Ontario's Stratford Festival relocates `Troilus,' to little avail. Veteran actors help salvage production of the Bard's play

In this season's Stratford Festival, the sole Shakespeare offering at the Avon Theatre has been ``Troilus and Cressida.'' The remaining repertoire includes Anton Chekhov's ``The Cherry Orchard,'' a play about Chekhov's marriage titled ``Intimate Admiration,'' and Ingmar Bergman's adaptation of Ibsen's ``A Doll's House'' titled ``Nora.'' Also, in keeping with the anti-war theme of this season's festival, there is an original play about World War I poets Siegfried Sassoon and Wilfred Owen, who met in a Scottish war hospital in 1917. `Troilus and Cressida'

Shakespeare's scalding antipathy to war had never been voiced in so sardonic a manner as in ``Troilus.'' Clearly, he was not telling a tale of the Trojan War at all, but rather serving up an allegory for his time - an allegory that has universal impact and meaning.

This ``Troilus,'' which runs through Oct. 30, is a failed production full of good intentions. Director David William has endeavored to give it a ``today'' tone by setting it in an Indian locale, substituting the British for the Greeks, and the Indians for the Trojans. The awkward yet domineering two-tiered set sports a version of what one presumes to be the Vietnam Memorial. The British/Greek soldiers watch TV and listen to boom boxes. Achilles walks around in ankle-length tailored bathrobes and wears sunglasses; Ulysses reads the London Times.

Unfortunately, to these eyes the imagery does not sustain itself meaningfully. Because the British/Indian situation has no relevancy to today, the cutting edge of the play is instantly diluted. Mr. William has tried to keep an undercurrent of excessive combativeness, linked with sexual excess. He has seriously overplayed Achilles' homosexual relationship with Patroclus (the latter emerges, at one point, dressed as a cocktail waitress), without in any way giving us a sense of what really animates this hero, or planting the seeds of his cowardice that would allow us to savor fully the irony of his murdering the unarmed Hector.

The only scene with Helen of Troy (played by Tandy Cronyn) should be harrowing in its decadence and debauchery. Instead, we are treated to a ludicrous and pointless burlesque show of cross dressing - women in military uniforms, men in full drag.

Much of the casting was uneven, but at least the Stratford veterans were able to salvage aspects of the evening. Thus Nicholas Pennell's Ulysses was a masterly study in cynical manipulation and observation; Maurice Good added a suitably self-serving, blustery quality to Nestor; Mervyn Blake made King Priam a figure of unbearable world weariness; Stephen Russell deftly highlighted Achilles' arrogance and insensitivity.

But if anyone can be said to have shown how this production might have gone, it was Edward Atienza, whose scurrilous Thersites was a master stroke of acting and elocution. He made us forget the casting inequities; he made us forget the increasing ugliness of Debra Hanson's sets and costumes; he made us remember the genius of Shakespeare, when so many others seem to have been distracted by it.

Neville drops out of Epp play

Richard Epp's ``Intimate Admiration'' was to have run through Oct. 31, but artistic director John Neville, who was playing Chekhov, left Aug. 27 to do a movie in Rome and would not return until well after the Stratford season was ended. Therefore, the last nine performaces of the play have been canceled, and Joseph Ziegler (Aeneas in ``Troilus'') will be filling in for Mr. Neville in the few remaining performances.

Neville's Uncle Vanya-esque portrayal of Chekhov was delicately done - wistful, melancholic, gentle.
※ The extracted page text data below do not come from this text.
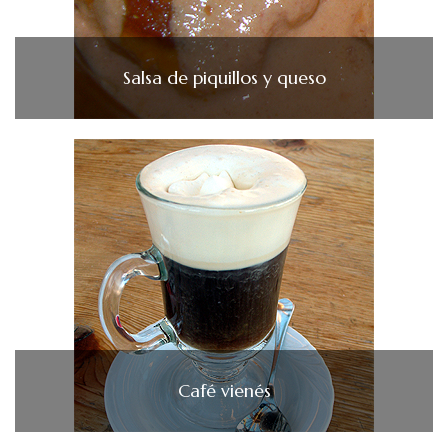
Salsa de piquillos y queso
Café vienés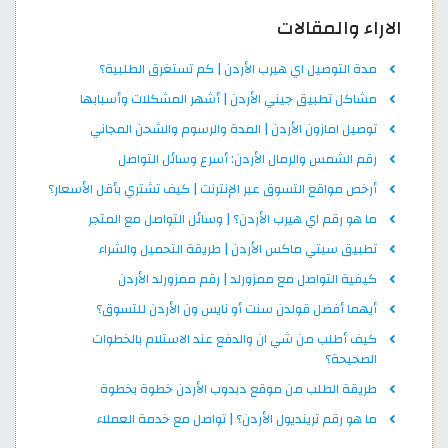
الاراء والمقالات
مدة التوصيل اي هيرب الأردن | كم تستغرق الطلبية؟
مشاكل تطبيق جيني الأردن | أشهر المشكلات وأسبابها
توصيل امازون الأردن | المدة والرسوم والشحن المجاني
رقم الشمس والرمال الأردن: أسرع وسائل التواصل
أرخص مواقع التسوق عبر الإنترنت | كيف تشتري بأقل الأسعار؟
ما هو رقم اي هيرب الأردن؟ | وسائل التواصل مع المتجر
تطبيق سيتي ماكس الأردن | طريقة التحميل والشراء
كيفية التواصل مع ممزورلد | رقم ممزورلد الأردن
أيهما أفضل قولدن سنت أو نايس ون الأردن للتسوق؟
كيف أطلب من شي ان والدفع عند الاستلام بالخطوات
الصحيحة؟
طريقة الطلب من موقع دبدوب الأردن خطوة بخطوة
ما هو رقم ترينديول الأردن؟ | تواصل مع خدمة العملاء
It may not have coincided with one's expectations of a 41-year-old consumptive, but it was surely in keeping with Mr. Epp's fragile, even shallow, perusal of the Russian playwright's last four years, in which he met and married Olga Knipper.

To call ``Intimate Admiration'' lightweight is to understate the issue. Knipper, who clearly had in her the makings of a shrew, is painted in pastel hues. That Lucy Peacock is such a monochromatic and hard-edged actress perhaps gave this Olga more bite than Epp intended, but throughout this meager theatrical encounter, one could not help thinking of all this play should have been.

`Not About Heroes'

Much the same feeling emerged from ``Not About Heroes,'' Stephen MacDonald's drama about the friendship that developed between the two World War I poets Owen and Sassoon.
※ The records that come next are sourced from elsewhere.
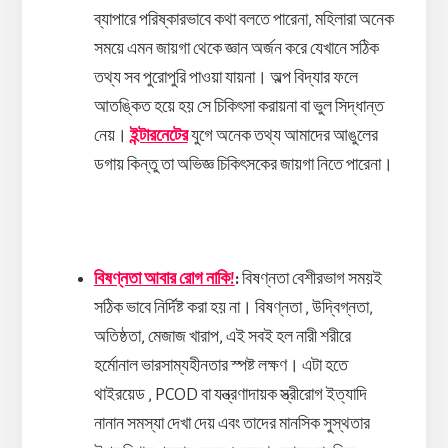
ব্যাপারে পরিষ্কারভাবে কথা বলতে পারেনা, মহিলারা অনেক
সময়ে এমন জায়গা থেকে জ্ঞান অর্জন করে যেখানে সঠিক
তথ্য সব পুরোপুরি পাওয়া যায়না। অল্প বিদ্যার ফলে
আতঙি্কত হয়ে হয় সে চিকিৎসা করায়না বা ভুল সিদ্ধান্ত
নেয়।
ইন্টারনেটের
যুগে অনেক তথ্য আমাদের আঙুলের
ডগায় কিন্তু তা অভিজ্ঞ চিকিৎসকের জায়গা নিতে পারেনা।
বিষণ্নতা আবার রোগ নাকি!
:
বিষণ্নতা বেশীরভাগ সময়ই
সঠিক ভাবে নির্দিষ্ট করা হয় না। বিষণ্নতা , উদ্বিগ্নতা,
অতিষ্ঠতা, মেজাজ খারাপ, এই সবই হল নারী শরীরে
হর্মোনাল ভারসাম্যহীনতার স্পষ্ট লক্ষণ। এটা হতে
থাইরয়েড , PCOD বা যন্ত্রণাদায়ক স্ত্রীরোগ ইত্যাদি
নানান সমস্যা দেখা দেয় এবং তাদের মানসিক সুস্থতার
Mr. MacDonald spends so much time skirting around the issue of the nature of the relationship that he manages to sap the characters of real vitality. That the evening ends up being so touching - even devastating - is due almost entirely to the performers. Henry Czerny sustains Owen's boyish appeal, his enthusiasm for life, and his naive (and ultimately fatal) insistence that he must experience war to really understand it. Mr. Pennell's Sassoon manages to communicate great depth in his portrayal, and it is in what is not said, what is not acted upon, that we get an insight into what a deep and personal play this might have been.